The Japanese version of the pop-rock phenomenon about the six ill-fated wives caused a sensation in Tokyo, Osaka and Nagoya. As that production now hits the UK, we go behind the scenes (and thrones)

A

singer and dancer in Japan, Marie Sugaya first heard about a musical featuring King Henry VIII’s wives through a friend on a cultural exchange in London. “She spoke of Six so highly that I thought if it were ever to come to Japan, I’d love to be involved. But it was a faraway idea, just a dream.”

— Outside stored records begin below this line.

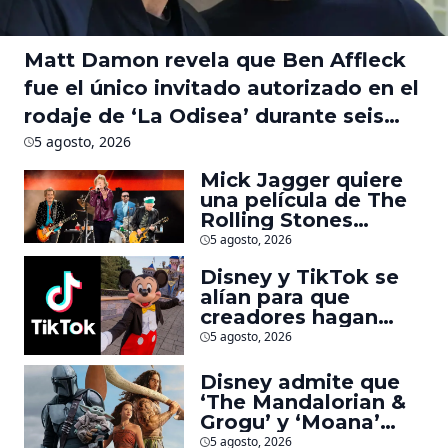
Matt Damon revela que Ben Affleck
fue el único invitado autorizado en el
rodaje de ‘La Odisea’ durante seis
meses
5 agosto, 2026
Mick Jagger quiere
una película de The
Rolling Stones
inspirado por los
5 agosto, 2026
biopics de The
Disney y TikTok se
Beatles
alían para que
creadores hagan
videos con
5 agosto, 2026
personajes de
Marvel, Pixar y ‘Star
Disney admite que
Wars’
‘The Mandalorian &
Grogu’ y ‘Moana’
fueron decepciones
5 agosto, 2026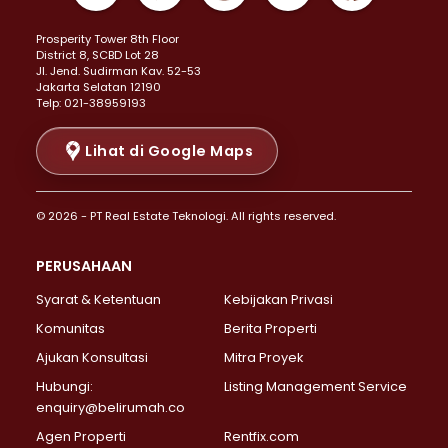
Properti Dijual di Kemayoran >
Prosperity Tower 8th Floor
Properti Dijual di Menteng >
District 8, SCBD Lot 28
Properti Dijual di Senen >
JI. Jend. Sudirman Kav. 52-53
Jakarta Selatan 12190
Properti Dijual di Tanah Abang >
Telp: 021-38959193
Properti Dijual di Cikini >
Properti Dijual di Kramat >
Lihat di Google Maps
Properti Dijual di Pasar Baru >
Properti Dijual di Bendungan Hilir >
© 2026 - PT Real Estate Teknologi. All rights reserved.
Properti Dijual di Jakarta Selatan >
Properti Dijual di Cilandak >
PERUSAHAAN
Properti Dijual di Lebak Bulus >
Syarat & Ketentuan
Kebijakan Privasi
Properti Dijual di Gandaria Selatan >
Properti Dijual di Pondok Labu >
Komunitas
Berita Properti
Properti Dijual di Cipete Selatan >
Ajukan Konsultasi
Mitra Proyek
Properti Dijual di Jagakarsa >
Hubungi:
Listing Management Service
Properti Dijual di Lenteng Agung >
enquiry@belirumah.co
Properti Dijual di Senayan >
Agen Properti
Rentfix.com
Properti Dijual di Pondok Pinang >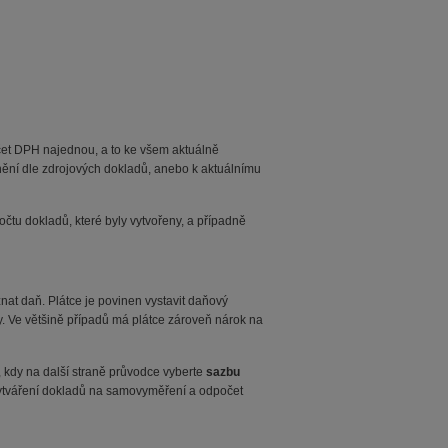
et DPH najednou, a to ke všem aktuálně
ění dle zdrojových dokladů, anebo k aktuálnímu
čtu dokladů, které byly vytvořeny, a případně
znat daň. Plátce je povinen vystavit daňový
y. Ve většině případů má plátce zároveň nárok na
 kdy na další straně průvodce vyberte
sazbu
 vytváření dokladů na samovyměření a odpočet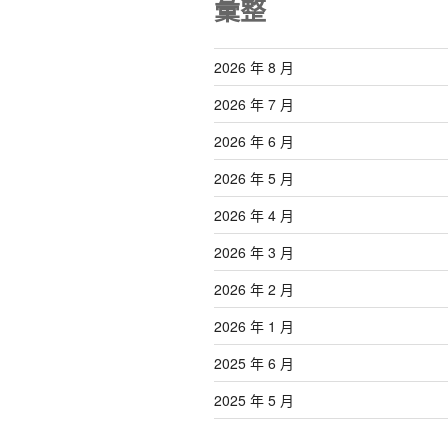
彙整
2026 年 8 月
2026 年 7 月
2026 年 6 月
2026 年 5 月
2026 年 4 月
2026 年 3 月
2026 年 2 月
2026 年 1 月
2025 年 6 月
2025 年 5 月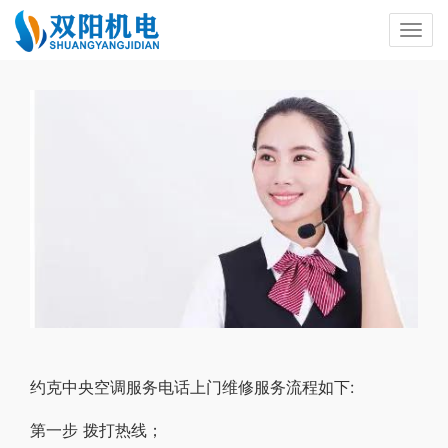
约克中央空调服务电话上门维修服务流程如下:
第一步 拨打热线；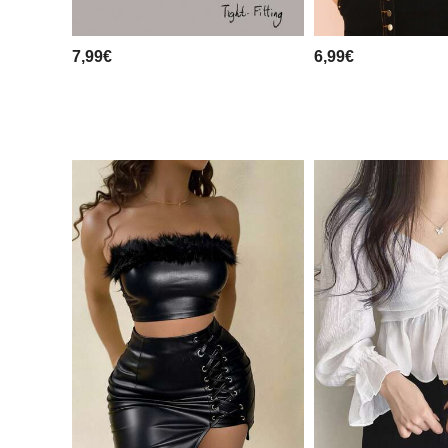
7,99€
6,99€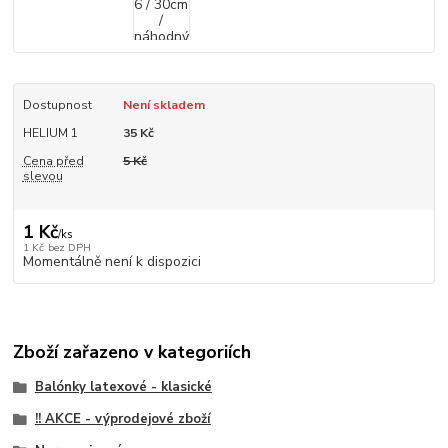
Dostupnost
Není skladem
HELIUM 1
35 Kč
Cena před
5 Kč
slevou
1 Kč
/
ks
1 Kč
bez DPH
Momentálně není k dispozici
Zboží zařazeno v kategoriích
Balónky latexové - klasické
!! AKCE - výprodejové zboží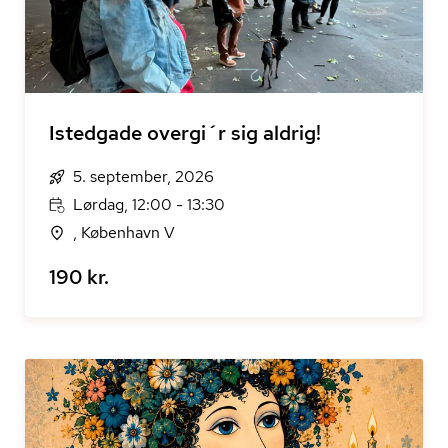
Istedgade overgi´r sig aldrig!
5. september, 2026
Lørdag, 12:00 - 13:30
, København V
190 kr.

Similarly, Airi Suzuki, an actor and “pop icon” famed across Japan, travelled to Britain to watch the show last year, purely as a punter. Neither Sugaya nor Suzuki imagined they would ever take to the same stage to perform the Tudor-era musical-cum-rock concert themselves. But they are part of an all-Japanese lineup of queens who are taking over Vaudeville theatre for a week-long run which producers think is the first of its kind: a West End show, translated into Japanese and performed in Tokyo, Osaka and Nagoya as part of a sold-out tour, now brought back to the West End with a cast who sing in Japanese (with English captions).

It is the latest twist in the life of this feted musical “queendom”, originally arising out of the Edinburgh fringe of 2017, now a global phenomenon. The UK production was performed in Japan at the start of this year followed by its Japanese iteration.